(Task brief)
Repeat the data exactly, please; no pictures belong in the copy.

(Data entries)
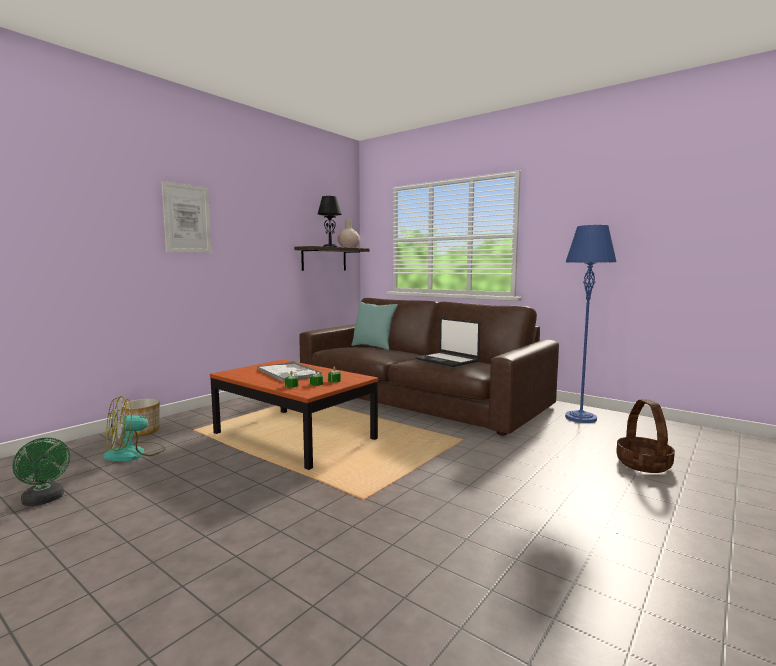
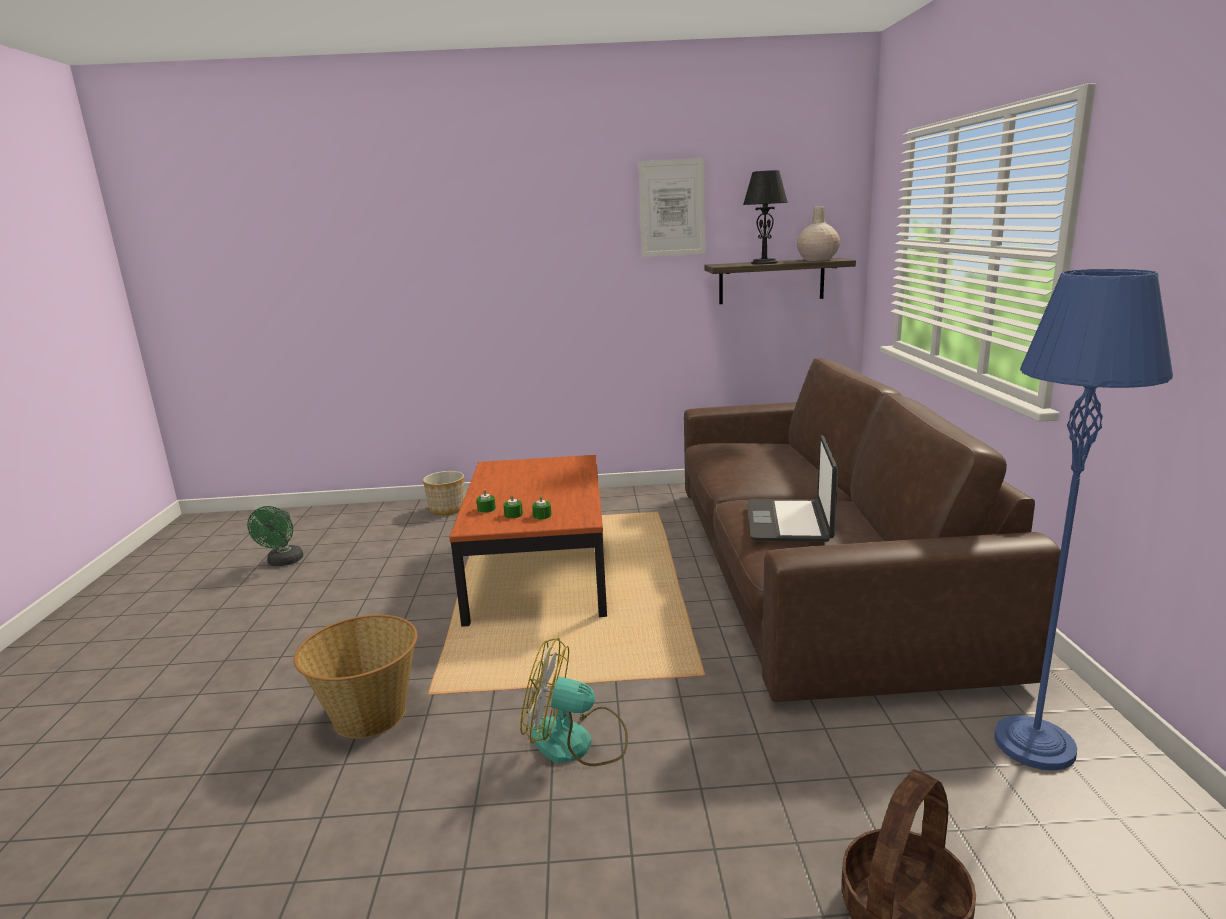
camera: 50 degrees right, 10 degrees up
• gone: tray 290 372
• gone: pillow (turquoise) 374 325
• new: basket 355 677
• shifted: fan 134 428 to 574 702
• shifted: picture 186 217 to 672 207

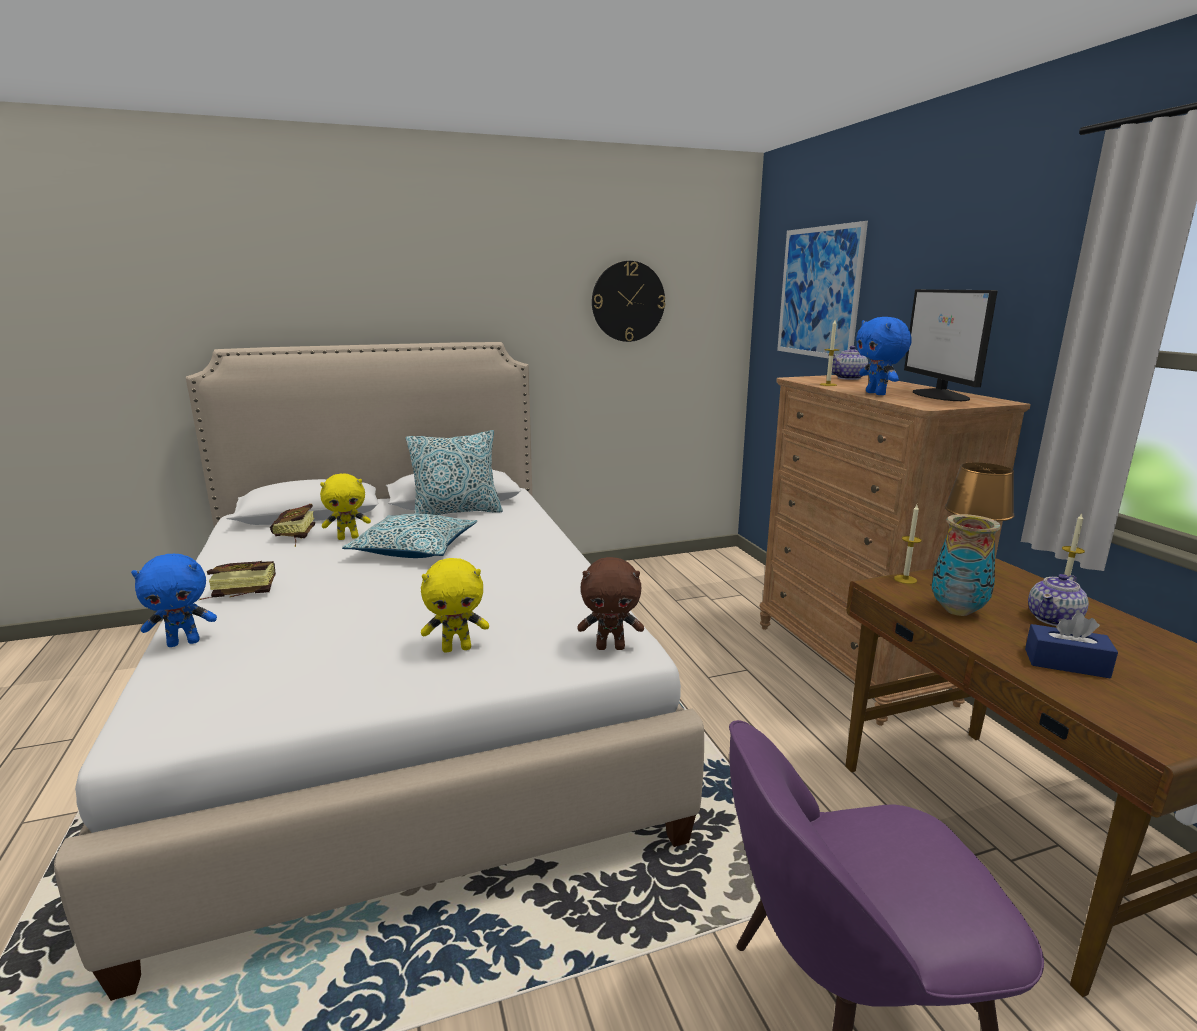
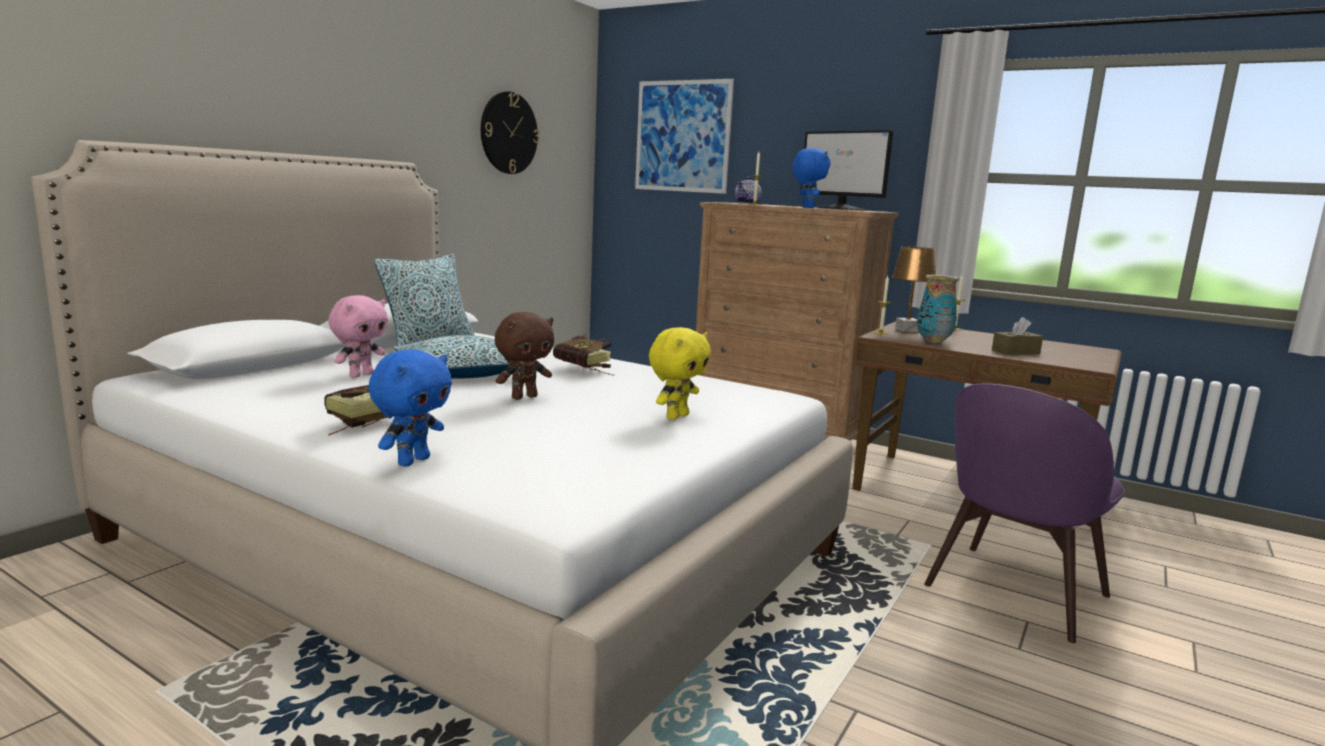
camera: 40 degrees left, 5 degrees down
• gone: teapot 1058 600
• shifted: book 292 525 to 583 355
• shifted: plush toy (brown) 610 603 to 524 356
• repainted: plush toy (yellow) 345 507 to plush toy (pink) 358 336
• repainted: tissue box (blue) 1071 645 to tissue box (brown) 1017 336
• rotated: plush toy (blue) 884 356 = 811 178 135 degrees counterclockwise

(Problem solution)
camera: 50 degrees right, 10 degrees up
• gone: tray 290 372
• gone: pillow (turquoise) 374 325
• new: basket 355 677
• shifted: fan 134 428 to 574 702
• shifted: picture 186 217 to 672 207

camera: 40 degrees left, 5 degrees down
• gone: teapot 1058 600
• shifted: book 292 525 to 583 355
• shifted: plush toy (brown) 610 603 to 524 356
• repainted: plush toy (yellow) 345 507 to plush toy (pink) 358 336
• repainted: tissue box (blue) 1071 645 to tissue box (brown) 1017 336
• rotated: plush toy (blue) 884 356 = 811 178 135 degrees counterclockwise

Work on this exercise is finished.